Aloveheart · 15/02/2007 09:31

That's good that your dh is doing it with you. I know how you feel with the pushchair i used to do that when mine were little. I haven't stopped yet but i think i am gonna very very soon. i really want to. been thinking of it more and more recently. All my family don't smoke or have given up apart from my dad and step mum who are very heavy smokers. i wanna be FREE of it.

KezzaG · 15/02/2007 09:31

Aloveheart I can really relate to what you are saying. I hated smoking but I loved it too, I always had to have another packet read to go when the current one ran out, and that lovely shiny gold B&H pack was my lifeline.

What Allen Carr taught me was that really made sense to me was this:

There is a woman who has a small rash on her face. If she leaves it alone it will go away but she puts some cream on which will give her an instant cure. It works immediately, but within 2 days the rash comes back again twice as bad. She goes to get some more cream and has to pay twice as much for it. This continues, and everytime she uses the cream it works but within 2 days but the rash always comes back worse than before. She is now in a trap, and can either spend the rest of her life spending a fortune on cream, or let the rash take it course and clear up on its own forever.

This is what it is like with cigarettes. He says there is a nicotine monster inside you that you must kill, and this can take up to 3 weeks. If you never kill him all you are doing is feeding him with nicotine and the cravings get worse and worse each time you try to stop.

I also recognise that everyday triggers - anger, hunger, thirst etc that I once thought were cigarette cravings actually arent. Even now I recognise that need for a fag, but can see it for what it is - just a signal from your body for something but not particuarly nicotine.

I really hope you do it, it is the best thing i ever did.

Aloveheart · 15/02/2007 09:35

i like that. i gonna get some post it notes and write things arond the house. how long have you stopped for now? i know the gold packet thing. Anything to get to a shop to keep a stock. lol it's crazy really.

KezzaG · 15/02/2007 09:42

I have stopped for 8 years. I tried and tried, hated myself when I couldnt do it. Gave up for a week, had a cigarette, felt sick but carried on, it was madness.
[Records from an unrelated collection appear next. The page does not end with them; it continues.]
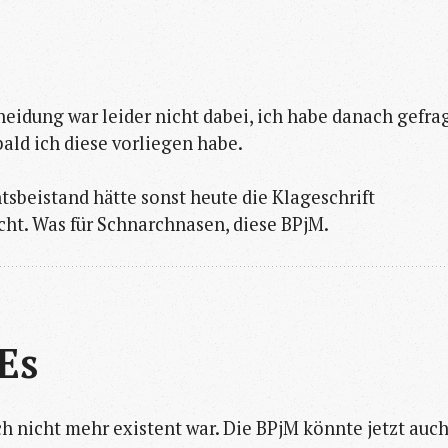
heidung war leider nicht dabei, ich habe danach gefra
bald ich diese vorliegen habe.
tsbeistand hätte sonst heute die Klageschrift
icht. Was für Schnarchnasen, diese BPjM.
 Es
h nicht mehr existent war. Die BPjM könnte jetzt auc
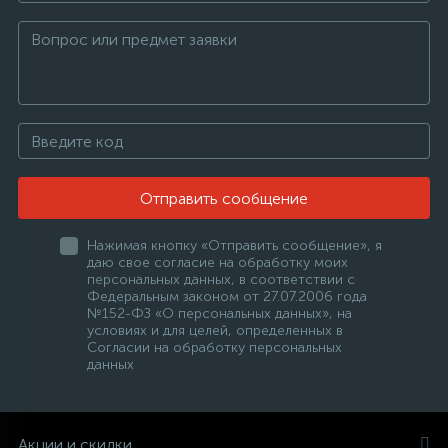
Отправить сообщение
Нажимая кнопку «Отправить сообщение», я
даю свое согласие на обработку моих
персональных данных, в соответствии с
Федеральным законом от 27.07.2006 года
№152-ФЗ «О персональных данных», на
условиях и для целей, определенных в
Согласии на обработку персональных
данных
Акции и скидки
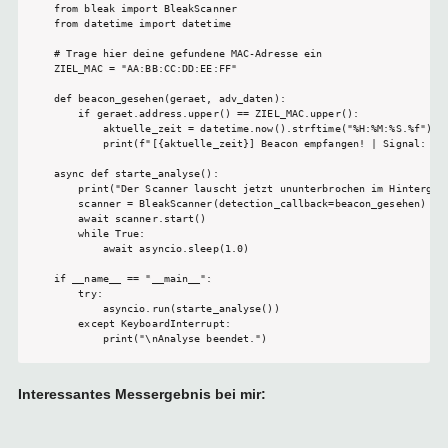
from bleak import BleakScanner

from datetime import datetime

# Trage hier deine gefundene MAC-Adresse ein

ZIEL_MAC = "AA:BB:CC:DD:EE:FF"

def beacon_gesehen(geraet, adv_daten):

    if geraet.address.upper() == ZIEL_MAC.upper():

        aktuelle_zeit = datetime.now().strftime("%H:%M:%S.%f")[:-
        print(f"[{aktuelle_zeit}] Beacon empfangen! | Signal: {ad
async def starte_analyse():

    print("Der Scanner lauscht jetzt ununterbrochen im Hintergrun
    scanner = BleakScanner(detection_callback=beacon_gesehen)

    await scanner.start()

    while True:

        await asyncio.sleep(1.0)

if __name__ == "__main__":

    try:

        asyncio.run(starte_analyse())

    except KeyboardInterrupt:

        print("\nAnalyse beendet.")
Interessantes Messergebnis bei mir:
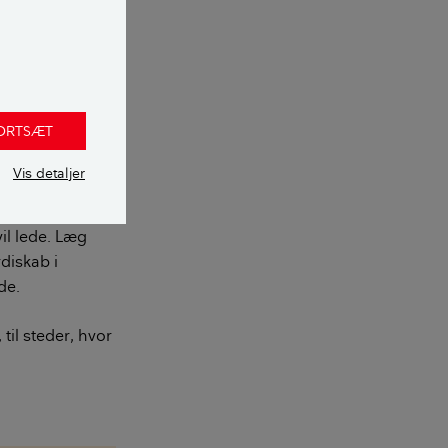
Nogle tyve
FORTSÆT
Vis detaljer
e frit fremme,
vil lede. Læg
diskab i
de.
til steder, hvor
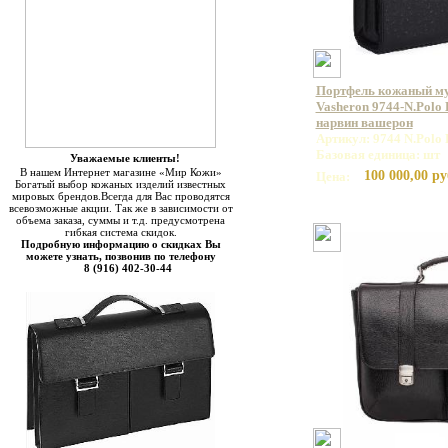
Портфель кожаный м
Vasheron 9744-N.Polo 
нарвин вашерон
Артикул: 9744 N.Polo 
Базовая единица: шт
Уважаемые клиенты!
В нашем Интернет магазине «Мир Кожи»
100 000,00 ру
Цена:
Богатый выбор кожаных изделий известных
мировых брендов.Всегда для Вас проводятся
всевозможные акции. Так же в зависимости от
объема заказа, суммы и т.д. предусмотрена
гибкая система скидок.
Подробную информацию о скидках Вы
можете узнать, позвонив по телефону
8 (916) 402-30-44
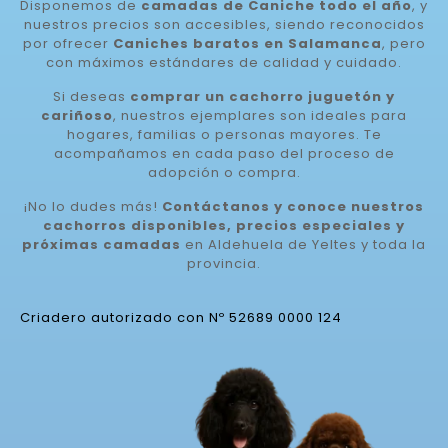
Disponemos de
camadas de Caniche todo el año
, y
nuestros precios son accesibles, siendo reconocidos
por ofrecer
Caniches baratos en Salamanca
, pero
con máximos estándares de calidad y cuidado.
Si deseas
comprar un cachorro juguetón y
cariñoso
, nuestros ejemplares son ideales para
hogares, familias o personas mayores. Te
acompañamos en cada paso del proceso de
adopción o compra.
¡No lo dudes más!
Contáctanos y conoce nuestros
cachorros disponibles, precios especiales y
próximas camadas
en Aldehuela de Yeltes y toda la
provincia.
Criadero autorizado con Nº 52689 0000 124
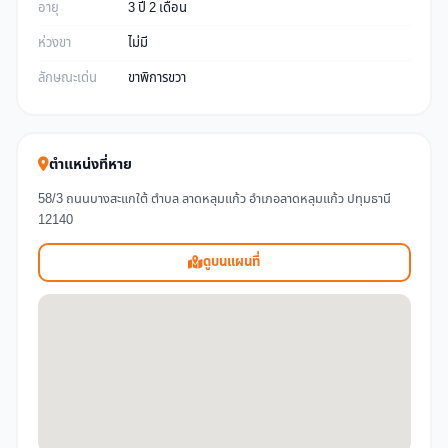
อายุ
3 ปี 2 เดือน
ห่วงขา
ไม่มี
ลักษณะเด่น
ขาพิการขวา
ตำแหน่งที่หาย
58/3 ถนนบางสะแกใต้ ตำบล ลาดหลุมแก้ว อำเภอลาดหลุมแก้ว ปทุมธานี
12140
ดูบนแผนที่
However, after reading AC I closed the last page and never wanted to smoke again. Actually confession time, it even stopped me smoking dope (just socially honest!) as I just didnt want the nicotine, now that was impressive.

I really am a bit evangelical about it, but I just know that feeling of lighting another fag when you dont even really want one, but you smoke it anyway. And smoking through flu and feeling dreadful but just keeping going because you cannot get by without one. It sucks.
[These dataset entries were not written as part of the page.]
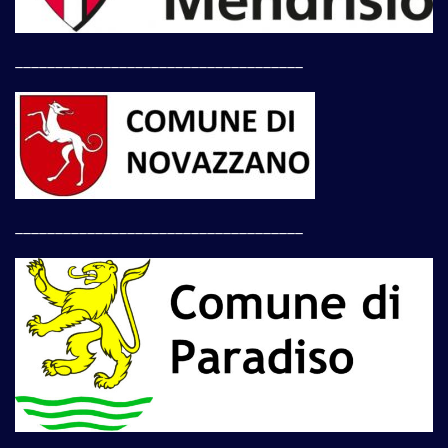
____________________________________
____________________________________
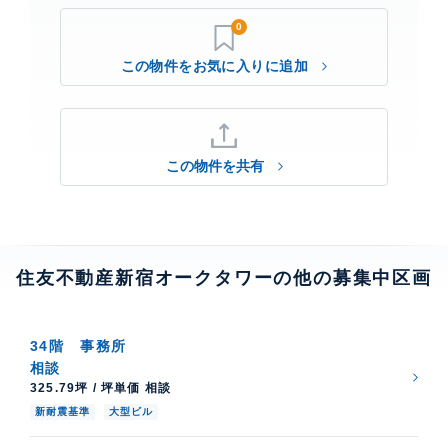
0
この物件を共有
住友不動産新宿オークタワーの他の募集中区画
34階
事務所
相談
325.79坪 / 坪単価 相談
新耐震基準
大型ビル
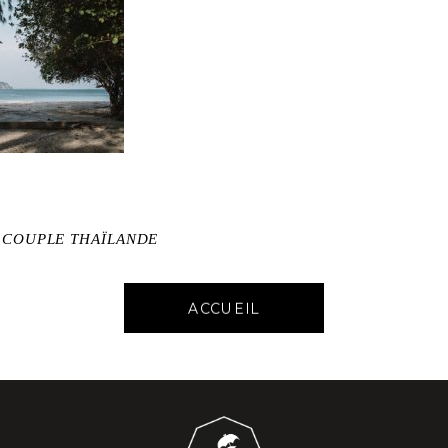
E COUPLE THAÏLANDE
ACCUEIL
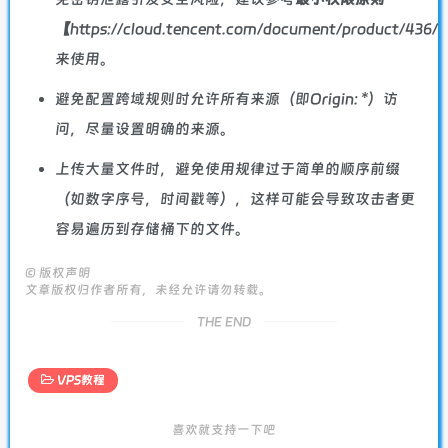
【
https://cloud.tencent.com/document/product/436/
来使用。
避免配置跨域规则时允许所有来源（即Origin: *）访
问，尽量设置明确的来源。
上传大量文件时，避免使用规律过于简单的顺序前缀
（如数字序号，时间戳等），这样可能会导致攻击者更
容易遍历到存储桶下的文件。
©
版权声明
文章版权归作者所有，未经允许请勿转载。
THE END
VPS教程
喜欢就支持一下吧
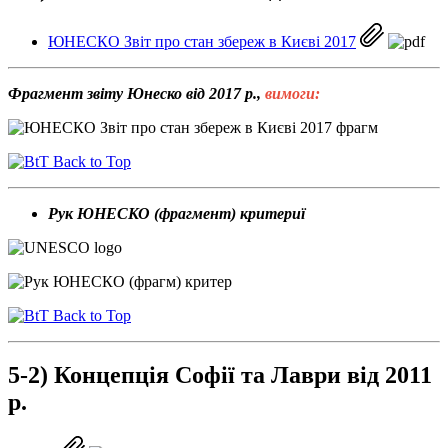
ЮНЕСКО Звіт про стан збереж в Києві 2017
Фрагмент звіту Юнеско від 2017 р.,
вимоги:
Back to Top
Рук ЮНЕСКО (фрагмент) критериї
Back to Top
5-2) Концепція Софії та Лаври від 2011
р.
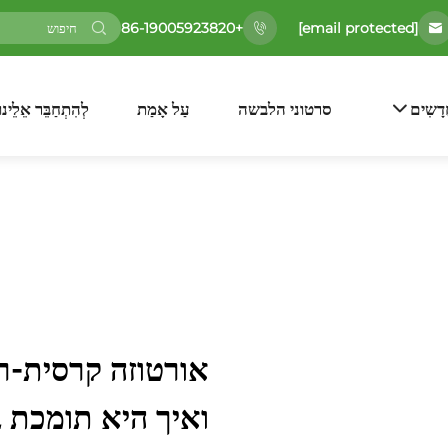
[email protected]
+86-19005923820
דָשִים
סרטוני הלבשה
עַל אָמַת
לְהִתְחַבֵּר אֵלֵינוּ
ואיך היא תומכת ב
Aloveheart · 15/02/2007 09:47

wow eight years!! well done you.

just been reading whyquit and it's so true especially the one being your friend who is acutally fags.

It would be the best think i could give my son for his 7th birthday. I don't want them to smoke when they are older. and they are more likely to if i do.

i feel like crying why am i doing it to myself but i still end up chuffing away like chimney this is my last day of smoking, i am gonna really try to stop tommorow. i really am. i want to. give me strength please.

Aloveheart · 15/02/2007 09:49

manic poster this mornign, my son even drew a picture of me with a fag in my hand,... the shame.